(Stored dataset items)
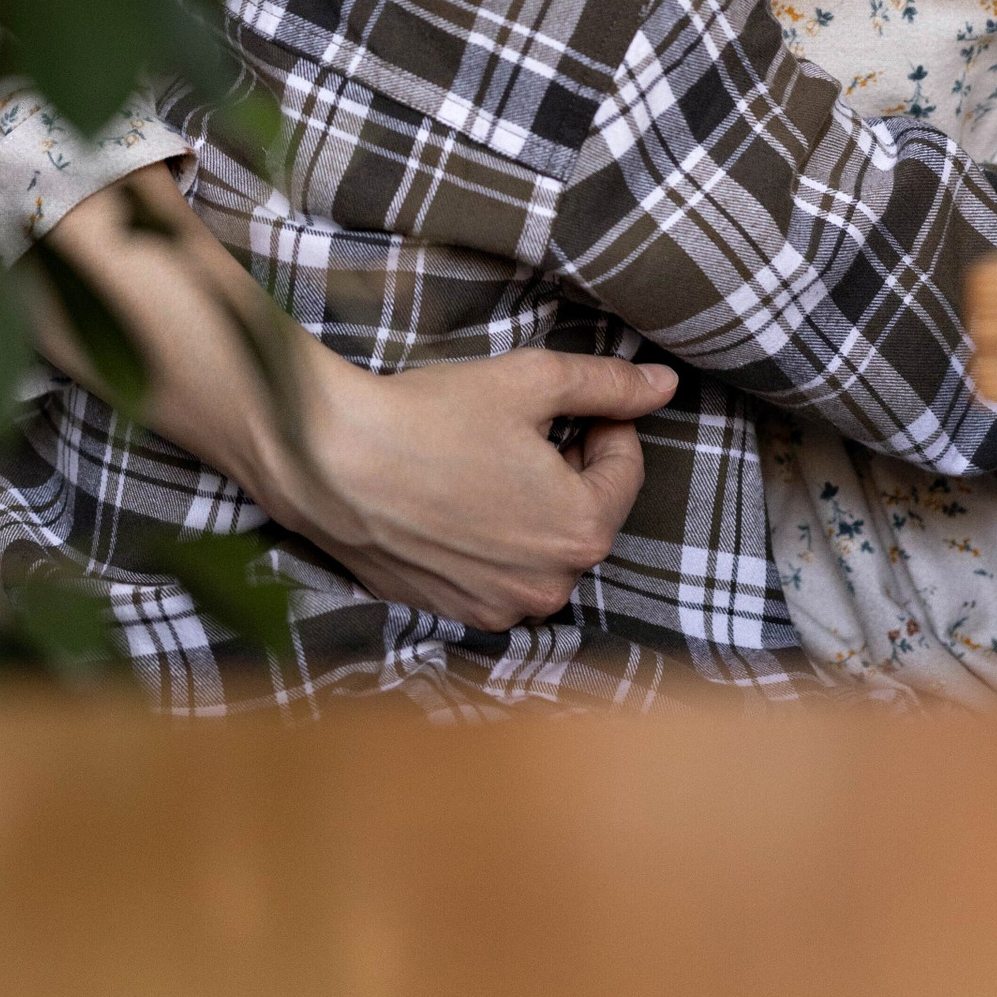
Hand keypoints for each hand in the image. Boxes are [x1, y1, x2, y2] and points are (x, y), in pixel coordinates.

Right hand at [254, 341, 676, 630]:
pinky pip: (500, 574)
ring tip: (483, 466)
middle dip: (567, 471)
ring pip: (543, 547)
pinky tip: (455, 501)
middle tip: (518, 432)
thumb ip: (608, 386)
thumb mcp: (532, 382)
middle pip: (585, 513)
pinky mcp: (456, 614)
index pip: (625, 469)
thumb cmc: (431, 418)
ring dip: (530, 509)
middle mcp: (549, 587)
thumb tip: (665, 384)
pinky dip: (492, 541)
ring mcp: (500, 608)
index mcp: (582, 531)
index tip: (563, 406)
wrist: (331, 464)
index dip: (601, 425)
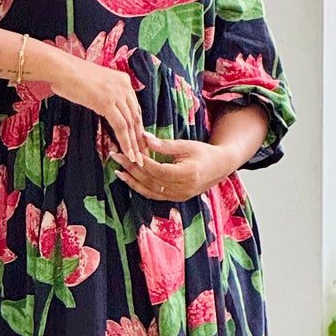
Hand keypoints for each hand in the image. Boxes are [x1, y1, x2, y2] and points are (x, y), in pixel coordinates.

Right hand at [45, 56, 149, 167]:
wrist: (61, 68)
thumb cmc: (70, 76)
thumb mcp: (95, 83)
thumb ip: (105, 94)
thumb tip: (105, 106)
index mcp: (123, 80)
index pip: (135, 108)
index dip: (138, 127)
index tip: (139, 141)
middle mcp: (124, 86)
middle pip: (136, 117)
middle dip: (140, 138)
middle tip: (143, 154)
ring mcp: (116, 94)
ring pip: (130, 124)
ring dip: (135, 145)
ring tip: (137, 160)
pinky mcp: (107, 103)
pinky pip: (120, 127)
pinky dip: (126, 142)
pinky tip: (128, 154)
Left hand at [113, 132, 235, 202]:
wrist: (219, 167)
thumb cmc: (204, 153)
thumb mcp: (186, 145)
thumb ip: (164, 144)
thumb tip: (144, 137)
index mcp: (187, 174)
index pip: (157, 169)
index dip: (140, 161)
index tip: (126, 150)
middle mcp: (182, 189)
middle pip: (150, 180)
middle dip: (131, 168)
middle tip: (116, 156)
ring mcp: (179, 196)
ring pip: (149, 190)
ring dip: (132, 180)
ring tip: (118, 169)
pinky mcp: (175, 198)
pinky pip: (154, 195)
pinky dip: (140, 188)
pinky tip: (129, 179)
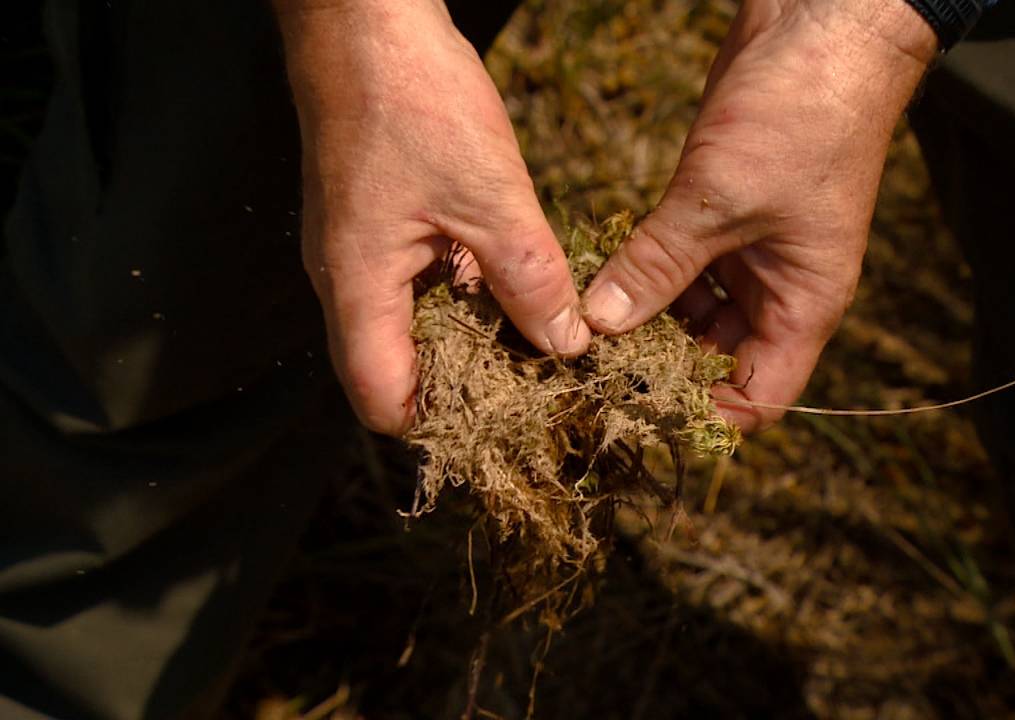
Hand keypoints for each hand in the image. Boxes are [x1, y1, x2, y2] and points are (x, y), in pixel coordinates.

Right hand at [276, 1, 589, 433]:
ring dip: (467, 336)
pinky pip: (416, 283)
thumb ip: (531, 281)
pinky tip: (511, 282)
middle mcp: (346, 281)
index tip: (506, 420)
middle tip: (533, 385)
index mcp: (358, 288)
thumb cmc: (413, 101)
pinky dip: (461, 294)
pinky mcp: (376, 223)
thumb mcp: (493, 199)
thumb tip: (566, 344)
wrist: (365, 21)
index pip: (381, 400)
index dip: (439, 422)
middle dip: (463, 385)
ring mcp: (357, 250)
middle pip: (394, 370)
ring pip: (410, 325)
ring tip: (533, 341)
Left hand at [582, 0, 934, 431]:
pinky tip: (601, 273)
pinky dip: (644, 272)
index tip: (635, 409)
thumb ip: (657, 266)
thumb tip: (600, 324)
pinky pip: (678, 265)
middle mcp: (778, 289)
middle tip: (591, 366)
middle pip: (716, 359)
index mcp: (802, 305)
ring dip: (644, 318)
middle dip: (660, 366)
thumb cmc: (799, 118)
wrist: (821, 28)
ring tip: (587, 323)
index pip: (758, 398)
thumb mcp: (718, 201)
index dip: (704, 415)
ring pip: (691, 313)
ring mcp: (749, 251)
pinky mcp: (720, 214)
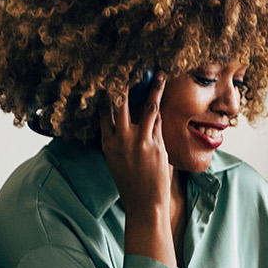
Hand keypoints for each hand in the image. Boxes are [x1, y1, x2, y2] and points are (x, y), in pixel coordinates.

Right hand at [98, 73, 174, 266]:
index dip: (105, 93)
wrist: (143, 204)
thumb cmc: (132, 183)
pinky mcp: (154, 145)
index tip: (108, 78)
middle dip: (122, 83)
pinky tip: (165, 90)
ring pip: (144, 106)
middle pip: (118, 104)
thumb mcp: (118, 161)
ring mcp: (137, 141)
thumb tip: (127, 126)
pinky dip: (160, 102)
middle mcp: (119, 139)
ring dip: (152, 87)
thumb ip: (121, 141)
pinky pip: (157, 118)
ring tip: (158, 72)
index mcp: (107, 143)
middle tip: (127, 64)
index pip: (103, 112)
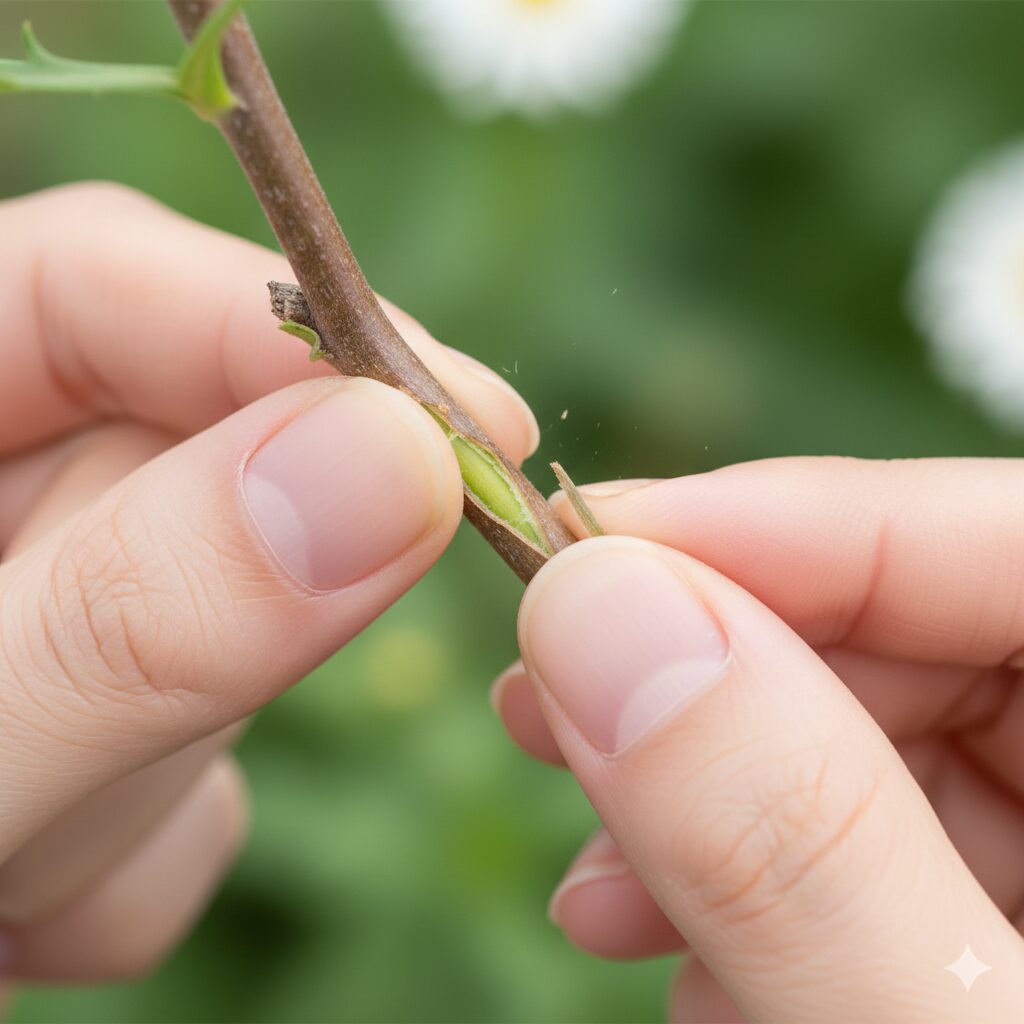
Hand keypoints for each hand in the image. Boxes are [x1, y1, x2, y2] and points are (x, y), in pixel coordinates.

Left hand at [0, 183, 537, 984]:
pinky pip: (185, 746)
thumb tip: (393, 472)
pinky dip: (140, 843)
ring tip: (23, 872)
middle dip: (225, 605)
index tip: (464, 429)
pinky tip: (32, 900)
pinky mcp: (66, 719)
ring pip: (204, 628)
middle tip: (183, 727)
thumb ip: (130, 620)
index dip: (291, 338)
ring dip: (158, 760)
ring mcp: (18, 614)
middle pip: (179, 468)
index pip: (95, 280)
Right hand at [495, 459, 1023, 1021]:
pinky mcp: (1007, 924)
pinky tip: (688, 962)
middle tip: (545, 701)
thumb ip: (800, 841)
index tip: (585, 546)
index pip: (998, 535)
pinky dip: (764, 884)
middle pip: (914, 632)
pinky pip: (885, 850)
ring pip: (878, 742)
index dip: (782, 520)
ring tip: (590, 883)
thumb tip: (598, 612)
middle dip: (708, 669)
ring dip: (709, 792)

• [REQUIRED ACTION]:
Your answer must be the exact lines from the records above, from the one containing "middle mcp: (124, 86)" through the one containing "thumb cmc: (132, 183)", both included, with every picture left out.

• [ANSWER TO THIS TASK]:
middle mcp: (124, 86)
middle pip: (136, 117)
middle dip: (140, 138)
middle tip: (143, 154)
ring mcp: (116, 94)
ring pip: (130, 124)
ring dip: (135, 145)
ring tip: (137, 160)
pinky mcp: (107, 103)
pinky pip: (120, 127)
pinky dip: (126, 142)
pinky tip: (128, 154)
Left hand at [113, 132, 235, 202]:
wrist: (219, 167)
thumb cmc: (204, 153)
thumb mcp: (186, 145)
thumb ip: (164, 144)
thumb tip: (144, 137)
index mcp: (187, 174)
index pip: (157, 169)
index dip: (140, 161)
index tip: (126, 150)
middle mcp: (182, 189)
middle pip: (150, 180)
middle dip: (131, 168)
middle tip: (116, 156)
ring mcp: (179, 196)
ring pip: (149, 190)
ring dip: (132, 180)
ring tip: (118, 169)
pinky mcp: (175, 198)
pinky pip: (154, 195)
pinky dip: (140, 188)
pinky tip: (129, 179)
Hand keypoints for each hand in the image. Boxes are [x1, y1, x2, y2] and points are (x, y), in pixel coordinates.

Right hand at [276, 1, 589, 433]:
ring dip: (467, 336)
pinky pip: (416, 283)
thumb ip: (531, 281)
pinky tip: (511, 282)
middle mcp: (346, 281)
index tip: (506, 420)
middle tip: (533, 385)
index mcp: (358, 288)
thumb cmc: (413, 101)
pinky dip: (461, 294)
pinky mcp: (376, 223)
thumb mcp: (493, 199)
thumb tip: (566, 344)
wrist: (365, 21)
index pip: (381, 400)
index dip: (439, 422)
middle dip: (463, 385)
ring mcp: (357, 250)
middle pip: (394, 370)
ring pip: (410, 325)
ring tip: (533, 341)
Left hand at [582, 0, 934, 431]:
pinky tip: (601, 273)
pinky dip: (644, 272)
index tip: (635, 409)
thumb ip: (657, 266)
thumb tip: (600, 324)
pinky pip: (678, 265)
middle mcp: (778, 289)
middle tip: (591, 366)
middle pip: (716, 359)
index mcp: (802, 305)
ring dip: (644, 318)
middle dip: (660, 366)
thumb cmc: (799, 118)
wrist: (821, 28)
ring tip: (587, 323)
index pip: (758, 398)
thumb mcp: (718, 201)
index dip: (704, 415)
ring pip: (691, 313)
ring mcp: (749, 251)
pinky mcp: (720, 214)
Hand keypoints for each hand in the image. Boxes are [x1, y1, x2, y2] and points are (x, y), in pixel coordinates.

Right hand at [98, 73, 174, 266]:
index dip: (105, 93)
wrist: (143, 204)
thumb cmc: (132, 183)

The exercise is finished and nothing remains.